A person might not have enough money for data, or the government might not have installed broadband cables in the area where they live, she says. Or the internet that is available might be in English, and therefore not useful to all. Or, McCarty adds, the person might not have been taught IT at school and would not know how to use the technology.

Free Basics offers a solution to the affordability issue, but three remaining barriers – infrastructure, content and education – need to be “attacked” to get the next billion online, says McCarty.

Facebook is exploring the infrastructure obstacle, testing a solar-powered drone and developing a satellite, both of which would beam internet access to remote communities from the sky. But people in the industry say efforts on the ground are equally as important to help the internet take root.

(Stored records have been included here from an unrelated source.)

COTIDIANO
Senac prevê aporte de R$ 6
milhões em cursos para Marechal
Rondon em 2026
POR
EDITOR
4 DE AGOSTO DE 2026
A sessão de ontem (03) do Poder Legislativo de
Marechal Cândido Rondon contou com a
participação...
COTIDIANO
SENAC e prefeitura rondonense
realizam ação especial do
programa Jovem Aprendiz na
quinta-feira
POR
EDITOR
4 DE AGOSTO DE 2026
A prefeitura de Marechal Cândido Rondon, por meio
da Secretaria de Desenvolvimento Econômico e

When introducing a technology such as the internet, “lots of personal interaction needs to take place, explaining how it works and busting myths”, says Alix Murphy from WorldRemit, a mobile money transfer company.

Industry watchers, technologists, Technology Entrepreneur are questioning the motive behind the move. Some are saying it’s an attempt to gain control and power into the internet business across the world using freemium to premium.

In a competitive emerging market, giving away data for free may not seem like an obvious business choice, but Facebook has sold it to mobile operators on the basis that customers will eventually buy data.

This freemium to premium model is also problematic, says Gbenga Sesan. “As soon as you are around the table you become a marketing opportunity,” he says, adding that there is a perception that internet rights campaigners are not supposed to ask questions about Free Basics “because it’s ‘for good’”.

Facebook did not reply to requests to respond to these specific criticisms of their approach, but after the fallout in India Zuckerberg wrote an opinion piece for the Times of India denying that Free Basics was about maintaining Facebook’s commercial interests.

“If people lose access to free basic services, they will simply lose access to the opportunities offered by the internet today,” he said, adding that the platform fully respected the principles of net neutrality.

Recently, it was launched in Nigeria with about 80 pre-selected websites on Free Basics with Airtel Africa, the country’s second largest mobile provider. Zuckerberg said Facebook was offering Nigerians, including 90 million people who are currently offline, the opportunity to access news, health information and services for free.

However, Gbenga Sesan says the offer is only appealing because the government “shirked its responsibilities” by failing to invest in infrastructure. He would rather see a state focus on building connectivity, arguing that this would engender competition that in turn would drive down the cost for the poorest citizens.

Analysts are saying that free basics gain grounds in Africa due to the lack of infrastructure in the region. They added that in countries where there are free Wi-Fi in the communities there won’t be a need for such.

As for the alternatives, initiatives such as public Wi-Fi and long-term investment in connectivity infrastructure are a far more solid proposition, says Murphy: “Companies [like Facebook] could pull out of the market whenever they like.”

She says good infrastructure coupled with “tiered, piecemeal pricing that lets you buy small chunks of airtime as and when you can afford it” is how the African economy works, and paying for the internet should follow that pattern.